Enhancing resilience also requires continued engagement with partners and other international bodies, including the United Nations and particularly the European Union, as well as continuously updated situational awareness.
During the Cold War, many of the civil assets, such as railways, ports, airfields, grids or airspace were in state hands and easily transferred to NATO control in a crisis or wartime situation.
Following the fall of the Berlin wall, the significantly reduced threat meant that the likelihood of a direct attack on mainland Europe diminished. Consequently, attention to and investment in civil preparedness started to decline.
As threats from international terrorism and religious extremism became more prevalent, NATO assumed an expeditionary stance which demanded different capabilities and capacities than those developed during the Cold War. During this period, outsourcing of non-combat essential military tasks, requirements and capabilities became the norm and was also embraced by new NATO member countries. Although cost-effective, the result has been an incremental increase in military dependency on civilian resources and infrastructure. For example, in large-scale operations around 90 per cent of military transport is now provided by the commercial sector, as is 40 per cent of military satellite communications, while 75 per cent of all host nation support is dependent on the use of locally procured infrastructure and services.

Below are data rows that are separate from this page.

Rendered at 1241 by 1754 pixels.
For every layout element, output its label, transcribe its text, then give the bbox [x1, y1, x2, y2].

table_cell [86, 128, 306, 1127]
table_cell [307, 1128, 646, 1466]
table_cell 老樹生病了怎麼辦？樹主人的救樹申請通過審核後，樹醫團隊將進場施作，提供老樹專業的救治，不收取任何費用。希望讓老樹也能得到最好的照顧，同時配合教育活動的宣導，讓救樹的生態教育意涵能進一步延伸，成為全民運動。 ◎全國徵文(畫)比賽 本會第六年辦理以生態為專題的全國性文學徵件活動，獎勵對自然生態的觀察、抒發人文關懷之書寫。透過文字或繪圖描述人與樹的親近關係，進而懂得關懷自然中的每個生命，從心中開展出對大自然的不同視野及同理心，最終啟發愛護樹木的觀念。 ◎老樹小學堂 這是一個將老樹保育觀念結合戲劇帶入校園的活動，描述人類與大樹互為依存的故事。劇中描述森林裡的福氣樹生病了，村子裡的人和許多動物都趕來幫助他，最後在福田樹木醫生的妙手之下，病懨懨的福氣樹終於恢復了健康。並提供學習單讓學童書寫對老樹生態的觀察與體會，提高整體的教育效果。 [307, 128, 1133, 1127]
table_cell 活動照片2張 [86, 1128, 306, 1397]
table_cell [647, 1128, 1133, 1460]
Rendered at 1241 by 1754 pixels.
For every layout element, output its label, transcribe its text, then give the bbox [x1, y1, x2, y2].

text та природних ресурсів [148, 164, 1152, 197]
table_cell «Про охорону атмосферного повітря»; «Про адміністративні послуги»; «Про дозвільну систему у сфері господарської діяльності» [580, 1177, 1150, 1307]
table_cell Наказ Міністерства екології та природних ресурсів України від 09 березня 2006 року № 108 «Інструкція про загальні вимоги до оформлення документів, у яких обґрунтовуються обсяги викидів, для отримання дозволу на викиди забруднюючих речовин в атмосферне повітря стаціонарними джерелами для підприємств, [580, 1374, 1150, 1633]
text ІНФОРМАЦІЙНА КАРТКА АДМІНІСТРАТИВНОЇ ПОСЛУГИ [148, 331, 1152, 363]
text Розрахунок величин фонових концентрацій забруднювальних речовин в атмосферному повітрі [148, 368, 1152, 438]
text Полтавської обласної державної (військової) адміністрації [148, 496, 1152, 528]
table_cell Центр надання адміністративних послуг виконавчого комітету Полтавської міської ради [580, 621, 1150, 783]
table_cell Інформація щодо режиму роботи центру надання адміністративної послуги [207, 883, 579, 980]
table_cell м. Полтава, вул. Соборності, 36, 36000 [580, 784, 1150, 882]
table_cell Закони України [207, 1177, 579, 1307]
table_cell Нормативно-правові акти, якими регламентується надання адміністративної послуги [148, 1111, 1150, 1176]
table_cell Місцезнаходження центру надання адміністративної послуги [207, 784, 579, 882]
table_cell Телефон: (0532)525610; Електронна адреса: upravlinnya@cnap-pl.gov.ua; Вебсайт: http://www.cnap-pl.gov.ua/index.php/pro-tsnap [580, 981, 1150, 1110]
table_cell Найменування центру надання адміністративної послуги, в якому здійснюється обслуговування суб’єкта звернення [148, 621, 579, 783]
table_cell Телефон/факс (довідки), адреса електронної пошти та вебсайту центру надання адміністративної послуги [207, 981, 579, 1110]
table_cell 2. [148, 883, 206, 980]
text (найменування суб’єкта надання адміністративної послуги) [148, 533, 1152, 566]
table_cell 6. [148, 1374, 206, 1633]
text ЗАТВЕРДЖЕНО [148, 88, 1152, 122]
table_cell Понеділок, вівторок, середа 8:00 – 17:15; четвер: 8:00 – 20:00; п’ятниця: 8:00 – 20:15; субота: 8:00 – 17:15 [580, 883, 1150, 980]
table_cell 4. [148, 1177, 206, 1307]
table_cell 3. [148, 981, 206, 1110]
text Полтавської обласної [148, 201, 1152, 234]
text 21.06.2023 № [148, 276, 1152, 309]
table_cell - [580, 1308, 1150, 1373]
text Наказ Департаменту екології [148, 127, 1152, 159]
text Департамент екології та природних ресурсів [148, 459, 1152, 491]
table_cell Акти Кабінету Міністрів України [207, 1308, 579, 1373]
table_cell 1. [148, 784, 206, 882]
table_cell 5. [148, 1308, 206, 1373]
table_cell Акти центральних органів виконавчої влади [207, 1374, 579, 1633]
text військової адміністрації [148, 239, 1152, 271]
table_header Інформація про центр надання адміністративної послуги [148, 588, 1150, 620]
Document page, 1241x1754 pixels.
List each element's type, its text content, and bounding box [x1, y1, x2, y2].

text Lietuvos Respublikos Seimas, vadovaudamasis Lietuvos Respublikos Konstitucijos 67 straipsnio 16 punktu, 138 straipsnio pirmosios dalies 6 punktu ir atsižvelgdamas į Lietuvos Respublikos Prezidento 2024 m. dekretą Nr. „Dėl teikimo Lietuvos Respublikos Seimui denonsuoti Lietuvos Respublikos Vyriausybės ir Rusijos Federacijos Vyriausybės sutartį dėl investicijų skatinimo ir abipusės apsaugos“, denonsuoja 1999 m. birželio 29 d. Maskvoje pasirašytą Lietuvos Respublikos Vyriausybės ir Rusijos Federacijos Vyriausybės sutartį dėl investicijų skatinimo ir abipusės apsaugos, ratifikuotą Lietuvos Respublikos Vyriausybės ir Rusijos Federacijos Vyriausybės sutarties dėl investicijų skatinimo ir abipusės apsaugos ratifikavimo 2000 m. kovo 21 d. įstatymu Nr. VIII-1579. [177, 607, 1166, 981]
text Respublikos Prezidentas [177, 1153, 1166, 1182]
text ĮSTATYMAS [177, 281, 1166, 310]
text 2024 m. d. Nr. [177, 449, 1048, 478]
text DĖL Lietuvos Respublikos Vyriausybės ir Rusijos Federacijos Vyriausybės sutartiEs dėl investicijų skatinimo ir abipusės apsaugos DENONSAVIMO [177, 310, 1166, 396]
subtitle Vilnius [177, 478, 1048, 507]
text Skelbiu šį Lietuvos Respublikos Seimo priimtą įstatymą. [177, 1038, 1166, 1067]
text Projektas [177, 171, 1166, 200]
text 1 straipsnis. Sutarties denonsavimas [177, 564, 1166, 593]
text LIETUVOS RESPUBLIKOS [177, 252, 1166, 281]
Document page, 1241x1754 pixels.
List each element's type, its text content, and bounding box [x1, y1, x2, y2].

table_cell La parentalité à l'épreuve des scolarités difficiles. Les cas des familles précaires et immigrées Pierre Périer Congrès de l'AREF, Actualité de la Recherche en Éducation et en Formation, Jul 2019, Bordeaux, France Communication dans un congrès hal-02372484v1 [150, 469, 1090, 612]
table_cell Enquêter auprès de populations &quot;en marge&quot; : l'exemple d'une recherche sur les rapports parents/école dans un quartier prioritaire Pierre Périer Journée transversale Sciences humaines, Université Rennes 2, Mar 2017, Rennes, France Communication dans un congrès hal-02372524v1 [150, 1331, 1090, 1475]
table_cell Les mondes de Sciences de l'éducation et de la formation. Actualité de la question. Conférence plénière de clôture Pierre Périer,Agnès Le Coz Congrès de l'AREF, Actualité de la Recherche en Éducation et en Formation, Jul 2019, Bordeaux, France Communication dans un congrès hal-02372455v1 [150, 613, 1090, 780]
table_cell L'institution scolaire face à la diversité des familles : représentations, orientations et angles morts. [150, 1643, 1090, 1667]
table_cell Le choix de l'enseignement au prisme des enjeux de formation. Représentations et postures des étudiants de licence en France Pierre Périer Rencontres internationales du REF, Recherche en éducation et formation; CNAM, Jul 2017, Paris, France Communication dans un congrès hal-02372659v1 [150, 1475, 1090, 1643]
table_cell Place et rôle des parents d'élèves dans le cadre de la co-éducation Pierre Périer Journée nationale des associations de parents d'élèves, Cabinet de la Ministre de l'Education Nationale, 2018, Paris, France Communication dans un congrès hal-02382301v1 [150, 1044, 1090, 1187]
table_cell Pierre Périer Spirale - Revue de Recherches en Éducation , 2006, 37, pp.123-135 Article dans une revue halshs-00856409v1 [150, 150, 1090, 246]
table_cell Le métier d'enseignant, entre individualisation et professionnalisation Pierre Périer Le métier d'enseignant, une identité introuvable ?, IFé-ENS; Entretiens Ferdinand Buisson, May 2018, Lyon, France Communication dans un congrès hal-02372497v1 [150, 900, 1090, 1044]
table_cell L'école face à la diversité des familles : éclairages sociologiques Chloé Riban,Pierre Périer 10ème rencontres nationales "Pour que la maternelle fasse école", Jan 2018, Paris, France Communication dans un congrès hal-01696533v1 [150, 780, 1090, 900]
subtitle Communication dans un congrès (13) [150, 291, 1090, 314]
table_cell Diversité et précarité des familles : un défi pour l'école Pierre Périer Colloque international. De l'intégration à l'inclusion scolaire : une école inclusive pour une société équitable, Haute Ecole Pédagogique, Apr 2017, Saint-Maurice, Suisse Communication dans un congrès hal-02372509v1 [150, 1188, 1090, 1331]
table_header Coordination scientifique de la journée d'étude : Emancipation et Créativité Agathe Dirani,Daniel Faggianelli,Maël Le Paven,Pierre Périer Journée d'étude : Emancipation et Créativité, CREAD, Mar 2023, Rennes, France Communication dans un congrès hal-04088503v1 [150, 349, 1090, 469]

Recent events, particularly the conflict in eastern Ukraine, have refocused attention on challenges closer to Alliance territory. As part of its response, the Alliance agreed and is implementing a set of assurance and adaptation measures known as the Readiness Action Plan (RAP). To be fully effective, the RAP must be complemented by civil preparedness.
Consequently, nations are re-evaluating their own vulnerabilities and preparedness to effectively deter and defend against contemporary security threats.